There are so many potentials for cannabis-related lawsuits…challenges to 280(e), pesticide bans, Federal labor laws and definitions, Hemp definitions and DEA letters stating THCA, etc. is illegal. There is an endless opportunity for litigation here.
How will this impact the Farm Bill current and future? Will current definitions be litigated? Will the new Farm Bill be kicked down the road again because it now needs to avoid any ambiguities?
This is a major opportunity for the Hemp Industry. There will be decades of litigation regardless of the definition finalized in any upcoming Farm Bill. Congress is going to have to be very clear in the Farm Bill and given the political nature of how bills come to life, it is highly unlikely clear language will exist in any piece of legislation.
One of my first reactions was, if you think unsafe pesticide use is bad now, just wait. Am I being paranoid?
You are not being paranoid. Anything of a highly technical nature is at risk. SCOTUS just handed bad operators the ability to violate with impunity. It is a risk reward analysis at this point. There may be more reward to using a banned pesticide and getting product to market than facing an enforcement action.
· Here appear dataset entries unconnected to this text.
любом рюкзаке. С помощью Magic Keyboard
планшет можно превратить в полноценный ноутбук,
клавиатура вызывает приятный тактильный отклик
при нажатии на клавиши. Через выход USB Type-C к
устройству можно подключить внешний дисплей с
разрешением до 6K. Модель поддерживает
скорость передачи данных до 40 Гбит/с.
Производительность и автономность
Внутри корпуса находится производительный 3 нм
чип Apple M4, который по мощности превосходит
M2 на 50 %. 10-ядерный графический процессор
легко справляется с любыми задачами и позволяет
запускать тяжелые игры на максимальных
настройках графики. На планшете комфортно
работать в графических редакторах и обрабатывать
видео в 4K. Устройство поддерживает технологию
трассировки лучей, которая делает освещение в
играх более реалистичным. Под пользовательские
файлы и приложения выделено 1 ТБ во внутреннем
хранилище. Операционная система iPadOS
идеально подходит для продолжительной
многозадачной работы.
What should cannabis businesses be thinking about or doing in reaction to this ruling?
Cannabis businesses should be rethinking their reliance on the interpretation of any Federal Agency of the regulations they implement. I keep thinking about banking. Will banks become even more fearful of entering the space? What about 280(e)?
They should also be looking at whether there is enough ambiguity in a statute to justify taking a larger push into an area they had previously been avoiding. I think about the hemp side of the house in particular. Lots of opportunity here and the runway for profitability just got longer because we know Congress won’t be able to define Hemp in an unambiguous way. There will be years if not decades of litigation around this issue and the executive branch just got constrained in its ability to enforce it.
We are focusing on Chevron here, but there was another Administrative Law case that SCOTUS ruled on last week that can deeply impact the industry as it trickles down to the States and that was the SEC case. Essentially, SCOTUS stated that civil penalty cases weren’t constitutional and require a jury trial. The Executive branch doesn’t have the budget to take these cases to court. There will be limited incentives for corporations to comply with any regulation that results in a civil penalty. Will a state agency be able to issue a civil penalty to an operator for violating a regulation? Maybe not. I’d certainly request a jury trial and cite the SEC case.